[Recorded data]
__________

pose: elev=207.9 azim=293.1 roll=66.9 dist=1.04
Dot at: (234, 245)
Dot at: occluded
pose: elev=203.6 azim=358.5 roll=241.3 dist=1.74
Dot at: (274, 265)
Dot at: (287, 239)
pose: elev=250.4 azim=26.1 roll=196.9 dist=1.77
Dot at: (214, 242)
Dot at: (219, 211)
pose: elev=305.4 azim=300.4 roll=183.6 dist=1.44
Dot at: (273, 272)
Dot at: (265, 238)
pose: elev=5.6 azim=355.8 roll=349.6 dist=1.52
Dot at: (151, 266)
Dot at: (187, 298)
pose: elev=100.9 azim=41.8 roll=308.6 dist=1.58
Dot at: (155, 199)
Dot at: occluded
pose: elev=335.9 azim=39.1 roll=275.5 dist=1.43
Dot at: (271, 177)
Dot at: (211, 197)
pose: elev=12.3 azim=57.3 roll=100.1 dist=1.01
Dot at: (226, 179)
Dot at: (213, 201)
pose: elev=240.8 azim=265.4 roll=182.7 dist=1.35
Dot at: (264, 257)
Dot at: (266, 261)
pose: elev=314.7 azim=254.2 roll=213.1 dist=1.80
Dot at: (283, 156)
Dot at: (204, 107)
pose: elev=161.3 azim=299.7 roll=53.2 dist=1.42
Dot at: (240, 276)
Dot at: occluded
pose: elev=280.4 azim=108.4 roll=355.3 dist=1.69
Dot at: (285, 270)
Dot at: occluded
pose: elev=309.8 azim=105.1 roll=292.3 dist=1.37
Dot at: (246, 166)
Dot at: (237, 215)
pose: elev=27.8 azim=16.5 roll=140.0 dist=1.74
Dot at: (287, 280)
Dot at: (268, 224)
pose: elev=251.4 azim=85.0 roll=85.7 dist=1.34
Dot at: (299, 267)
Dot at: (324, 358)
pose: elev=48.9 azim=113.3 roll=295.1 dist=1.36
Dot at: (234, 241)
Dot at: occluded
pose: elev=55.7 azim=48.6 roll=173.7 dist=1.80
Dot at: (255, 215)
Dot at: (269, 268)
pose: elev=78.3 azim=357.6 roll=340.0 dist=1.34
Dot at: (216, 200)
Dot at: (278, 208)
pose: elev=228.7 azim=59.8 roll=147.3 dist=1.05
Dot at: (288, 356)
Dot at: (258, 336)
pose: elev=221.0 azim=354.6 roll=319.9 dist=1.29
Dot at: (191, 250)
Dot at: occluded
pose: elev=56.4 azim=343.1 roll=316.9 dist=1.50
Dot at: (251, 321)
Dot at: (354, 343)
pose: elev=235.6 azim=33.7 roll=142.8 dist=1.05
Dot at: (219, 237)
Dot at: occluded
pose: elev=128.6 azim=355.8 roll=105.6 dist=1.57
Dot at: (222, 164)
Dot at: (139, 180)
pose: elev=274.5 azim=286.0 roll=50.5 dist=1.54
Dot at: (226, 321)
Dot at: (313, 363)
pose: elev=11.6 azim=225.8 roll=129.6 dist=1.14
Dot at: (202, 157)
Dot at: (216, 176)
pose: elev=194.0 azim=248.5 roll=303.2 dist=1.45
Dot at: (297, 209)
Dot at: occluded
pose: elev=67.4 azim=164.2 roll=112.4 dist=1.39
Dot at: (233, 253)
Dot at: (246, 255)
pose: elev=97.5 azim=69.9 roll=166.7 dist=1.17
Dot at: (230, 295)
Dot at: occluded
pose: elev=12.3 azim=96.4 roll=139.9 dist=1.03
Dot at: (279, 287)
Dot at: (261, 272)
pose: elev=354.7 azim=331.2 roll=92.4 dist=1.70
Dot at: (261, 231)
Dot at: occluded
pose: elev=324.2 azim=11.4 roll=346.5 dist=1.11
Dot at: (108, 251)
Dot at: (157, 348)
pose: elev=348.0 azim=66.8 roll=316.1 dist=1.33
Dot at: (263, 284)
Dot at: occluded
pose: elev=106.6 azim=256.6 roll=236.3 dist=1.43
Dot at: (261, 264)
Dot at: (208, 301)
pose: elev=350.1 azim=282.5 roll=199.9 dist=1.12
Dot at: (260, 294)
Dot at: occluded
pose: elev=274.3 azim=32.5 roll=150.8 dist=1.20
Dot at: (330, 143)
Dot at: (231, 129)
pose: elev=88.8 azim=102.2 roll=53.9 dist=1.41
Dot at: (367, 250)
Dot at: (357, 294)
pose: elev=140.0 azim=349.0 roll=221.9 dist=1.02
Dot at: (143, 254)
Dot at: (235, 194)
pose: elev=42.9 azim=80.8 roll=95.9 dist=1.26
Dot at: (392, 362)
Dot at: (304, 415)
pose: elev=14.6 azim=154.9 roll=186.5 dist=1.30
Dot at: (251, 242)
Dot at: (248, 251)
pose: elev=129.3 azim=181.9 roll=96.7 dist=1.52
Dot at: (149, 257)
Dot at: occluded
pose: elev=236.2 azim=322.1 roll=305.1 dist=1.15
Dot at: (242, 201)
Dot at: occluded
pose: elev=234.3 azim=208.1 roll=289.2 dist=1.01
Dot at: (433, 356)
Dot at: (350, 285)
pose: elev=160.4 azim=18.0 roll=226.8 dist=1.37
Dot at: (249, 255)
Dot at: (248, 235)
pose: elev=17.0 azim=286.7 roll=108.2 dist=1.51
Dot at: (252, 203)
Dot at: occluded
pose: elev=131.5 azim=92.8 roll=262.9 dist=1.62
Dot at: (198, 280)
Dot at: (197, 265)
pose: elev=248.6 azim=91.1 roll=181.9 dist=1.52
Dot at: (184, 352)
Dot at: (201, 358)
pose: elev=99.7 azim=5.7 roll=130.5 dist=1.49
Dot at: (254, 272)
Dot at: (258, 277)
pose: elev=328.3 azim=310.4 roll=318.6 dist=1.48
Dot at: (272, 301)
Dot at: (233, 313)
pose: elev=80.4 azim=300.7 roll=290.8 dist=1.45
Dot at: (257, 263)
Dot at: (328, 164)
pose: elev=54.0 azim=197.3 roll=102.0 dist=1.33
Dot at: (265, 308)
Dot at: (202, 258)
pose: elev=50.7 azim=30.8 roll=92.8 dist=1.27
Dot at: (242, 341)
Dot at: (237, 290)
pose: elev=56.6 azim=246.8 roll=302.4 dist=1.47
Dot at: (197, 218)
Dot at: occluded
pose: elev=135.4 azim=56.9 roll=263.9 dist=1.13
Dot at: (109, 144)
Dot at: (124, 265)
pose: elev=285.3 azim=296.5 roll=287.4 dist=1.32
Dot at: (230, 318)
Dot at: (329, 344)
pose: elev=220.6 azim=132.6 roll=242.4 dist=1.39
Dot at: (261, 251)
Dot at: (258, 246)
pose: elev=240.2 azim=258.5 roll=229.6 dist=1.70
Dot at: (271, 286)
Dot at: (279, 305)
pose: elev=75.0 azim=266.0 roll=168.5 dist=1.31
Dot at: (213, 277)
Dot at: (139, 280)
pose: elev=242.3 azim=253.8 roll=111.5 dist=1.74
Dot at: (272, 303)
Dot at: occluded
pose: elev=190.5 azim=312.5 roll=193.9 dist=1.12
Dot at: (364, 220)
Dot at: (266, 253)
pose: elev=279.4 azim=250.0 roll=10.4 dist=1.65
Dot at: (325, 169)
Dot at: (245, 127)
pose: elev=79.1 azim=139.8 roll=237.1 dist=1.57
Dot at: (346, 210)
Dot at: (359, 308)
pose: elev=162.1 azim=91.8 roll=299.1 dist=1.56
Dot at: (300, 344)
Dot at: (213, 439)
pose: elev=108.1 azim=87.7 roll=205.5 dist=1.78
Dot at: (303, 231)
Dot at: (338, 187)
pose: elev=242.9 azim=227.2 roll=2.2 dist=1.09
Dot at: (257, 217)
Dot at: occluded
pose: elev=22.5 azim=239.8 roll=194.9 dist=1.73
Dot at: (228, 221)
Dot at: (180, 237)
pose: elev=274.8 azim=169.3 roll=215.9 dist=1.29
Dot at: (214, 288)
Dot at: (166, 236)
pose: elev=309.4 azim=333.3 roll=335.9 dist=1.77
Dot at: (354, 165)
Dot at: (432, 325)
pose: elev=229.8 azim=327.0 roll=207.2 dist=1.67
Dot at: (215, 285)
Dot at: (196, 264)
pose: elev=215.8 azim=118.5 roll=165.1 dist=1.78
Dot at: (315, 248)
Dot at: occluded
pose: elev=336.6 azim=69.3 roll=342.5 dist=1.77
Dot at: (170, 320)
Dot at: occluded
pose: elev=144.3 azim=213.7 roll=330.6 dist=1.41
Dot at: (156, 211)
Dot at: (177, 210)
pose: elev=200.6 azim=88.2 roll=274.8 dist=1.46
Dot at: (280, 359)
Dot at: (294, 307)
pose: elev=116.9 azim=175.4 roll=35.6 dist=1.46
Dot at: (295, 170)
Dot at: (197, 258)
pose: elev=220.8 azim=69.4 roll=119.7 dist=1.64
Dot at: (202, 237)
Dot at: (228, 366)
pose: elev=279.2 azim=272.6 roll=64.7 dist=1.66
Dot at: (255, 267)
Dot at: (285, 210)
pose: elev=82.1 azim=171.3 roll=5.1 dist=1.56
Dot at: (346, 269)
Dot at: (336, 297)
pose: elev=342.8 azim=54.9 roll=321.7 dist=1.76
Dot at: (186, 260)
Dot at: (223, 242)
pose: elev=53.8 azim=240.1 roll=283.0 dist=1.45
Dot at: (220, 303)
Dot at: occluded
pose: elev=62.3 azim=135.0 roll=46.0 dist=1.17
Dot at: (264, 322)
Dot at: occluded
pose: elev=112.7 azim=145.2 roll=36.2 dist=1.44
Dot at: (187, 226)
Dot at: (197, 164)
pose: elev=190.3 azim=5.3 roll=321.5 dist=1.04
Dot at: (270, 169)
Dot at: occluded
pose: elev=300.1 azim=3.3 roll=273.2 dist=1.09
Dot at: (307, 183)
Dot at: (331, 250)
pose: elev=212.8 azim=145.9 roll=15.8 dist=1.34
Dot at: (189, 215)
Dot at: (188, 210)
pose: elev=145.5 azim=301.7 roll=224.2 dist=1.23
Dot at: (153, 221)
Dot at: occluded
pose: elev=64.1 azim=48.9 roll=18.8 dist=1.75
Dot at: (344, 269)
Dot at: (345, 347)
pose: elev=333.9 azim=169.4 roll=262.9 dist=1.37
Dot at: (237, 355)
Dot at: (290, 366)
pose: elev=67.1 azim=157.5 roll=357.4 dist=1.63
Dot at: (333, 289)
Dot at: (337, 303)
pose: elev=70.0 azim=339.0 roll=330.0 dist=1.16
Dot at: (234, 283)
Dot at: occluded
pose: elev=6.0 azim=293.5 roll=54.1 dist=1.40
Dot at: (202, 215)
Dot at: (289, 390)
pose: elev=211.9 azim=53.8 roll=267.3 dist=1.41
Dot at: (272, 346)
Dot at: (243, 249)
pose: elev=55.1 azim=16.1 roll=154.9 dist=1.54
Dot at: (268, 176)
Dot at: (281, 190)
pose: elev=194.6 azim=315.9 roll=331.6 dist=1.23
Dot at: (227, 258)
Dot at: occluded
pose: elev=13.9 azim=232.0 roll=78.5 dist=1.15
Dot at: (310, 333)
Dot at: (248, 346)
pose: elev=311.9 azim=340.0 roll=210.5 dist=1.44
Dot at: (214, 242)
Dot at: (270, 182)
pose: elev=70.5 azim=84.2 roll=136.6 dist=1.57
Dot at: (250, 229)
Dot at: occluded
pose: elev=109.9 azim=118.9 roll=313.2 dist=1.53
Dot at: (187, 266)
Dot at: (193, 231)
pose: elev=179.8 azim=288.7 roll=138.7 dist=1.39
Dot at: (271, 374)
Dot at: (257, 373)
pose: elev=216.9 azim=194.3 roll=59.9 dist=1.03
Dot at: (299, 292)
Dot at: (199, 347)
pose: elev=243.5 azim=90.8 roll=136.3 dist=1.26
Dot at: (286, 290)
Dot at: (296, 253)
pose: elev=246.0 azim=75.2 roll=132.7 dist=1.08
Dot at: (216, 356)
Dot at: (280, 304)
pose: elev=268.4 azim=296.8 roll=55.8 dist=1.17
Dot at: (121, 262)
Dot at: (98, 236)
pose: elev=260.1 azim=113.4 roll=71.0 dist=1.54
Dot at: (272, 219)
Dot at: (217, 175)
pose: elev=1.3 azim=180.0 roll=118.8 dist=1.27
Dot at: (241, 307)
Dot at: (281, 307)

__________

Retype the lines exactly, everything from the line containing "pose: elev=70.0 azim=339.0" down to the line containing "Dot at: (193, 231)", with both of those lines included.

pose: elev=70.0 azim=339.0 roll=330.0 dist=1.16
Dot at: (234, 283)
Dot at: occluded
pose: elev=6.0 azim=293.5 roll=54.1 dist=1.40
Dot at: (202, 215)
Dot at: (289, 390)
pose: elev=211.9 azim=53.8 roll=267.3 dist=1.41
Dot at: (272, 346)
Dot at: (243, 249)
pose: elev=55.1 azim=16.1 roll=154.9 dist=1.54
Dot at: (268, 176)
Dot at: (281, 190)
pose: elev=194.6 azim=315.9 roll=331.6 dist=1.23
Dot at: (227, 258)
Dot at: occluded
pose: elev=13.9 azim=232.0 roll=78.5 dist=1.15
Dot at: (310, 333)
Dot at: (248, 346)
pose: elev=311.9 azim=340.0 roll=210.5 dist=1.44
Dot at: (214, 242)
Dot at: (270, 182)
pose: elev=70.5 azim=84.2 roll=136.6 dist=1.57
Dot at: (250, 229)
Dot at: occluded
pose: elev=109.9 azim=118.9 roll=313.2 dist=1.53
Dot at: (187, 266)
Dot at: (193, 231)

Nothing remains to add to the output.